Videos by American Songwriter
[Photo Credit: Joshua Black Wilkins]
“I am my father’s son. I’ve never known when to shut up,” sang Justin Townes Earle on Thursday night at Chicago’s historic Metro venue. Earle inauspiciously wrote those lyrics, for a song called “Mama’s Eyes” from his second album, Midnight At The Movies, before his recent troubles in Indianapolis, after which the charming troubadour wound up in jail, then canceled a tour and did a stint in rehab. Stop me if you’ve heard this one before.

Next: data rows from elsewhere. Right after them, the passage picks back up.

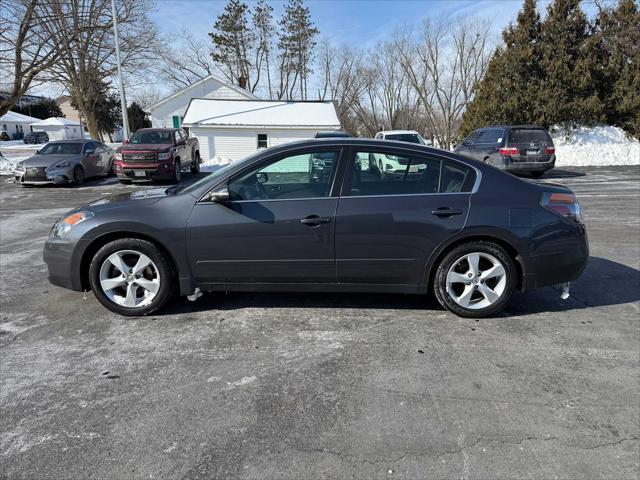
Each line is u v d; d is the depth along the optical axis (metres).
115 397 2.71
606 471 2.11
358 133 55.56
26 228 7.82
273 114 26.91
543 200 3.72
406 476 2.08
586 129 20.67
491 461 2.18
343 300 4.23
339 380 2.89
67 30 20.50
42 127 59.12
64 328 3.64
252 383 2.86
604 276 4.89
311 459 2.20
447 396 2.71
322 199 3.64
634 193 10.81
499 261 3.70
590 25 21.30
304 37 50.69
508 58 21.31
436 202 3.64
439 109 47.50
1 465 2.16
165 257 3.76
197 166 18.39
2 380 2.89
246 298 4.27
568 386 2.81
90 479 2.07
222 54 47.69
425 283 3.76
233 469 2.13
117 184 14.91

But Earle can still kill an audience when he’s stone cold sober. He’s an entertainer, an old school song and dance man, and that’s one thing he picked up growing up Music City royalty – the folksy showmanship of Nashville’s Lower Broad musicians and the shine of a good barbershop shave. But Earle also never could stay in one place very long, which inevitably led to problems like rehab stints at a young age. “My father was once quoted as saying that I’m a hard dog to keep under the porch,” Earle joked at the show.
Earle actually addressed the Indianapolis incident at the show and played a song that he said will be the first off his next record. It did a better job summing up where Earle stands on the matter than any between-song banter. The song pictures a Sunday morning scene, with Earle sitting on a street corner, wishing he could sleep – his hands in his pockets because he’s “shaking like a leaf.” In the song he admits “maybe I caused a scene,” but the refrain is the real kicker: “it won’t be the last time.” “Here’s to knowing better and just not giving a fuck,” Earle toasted in Chicago.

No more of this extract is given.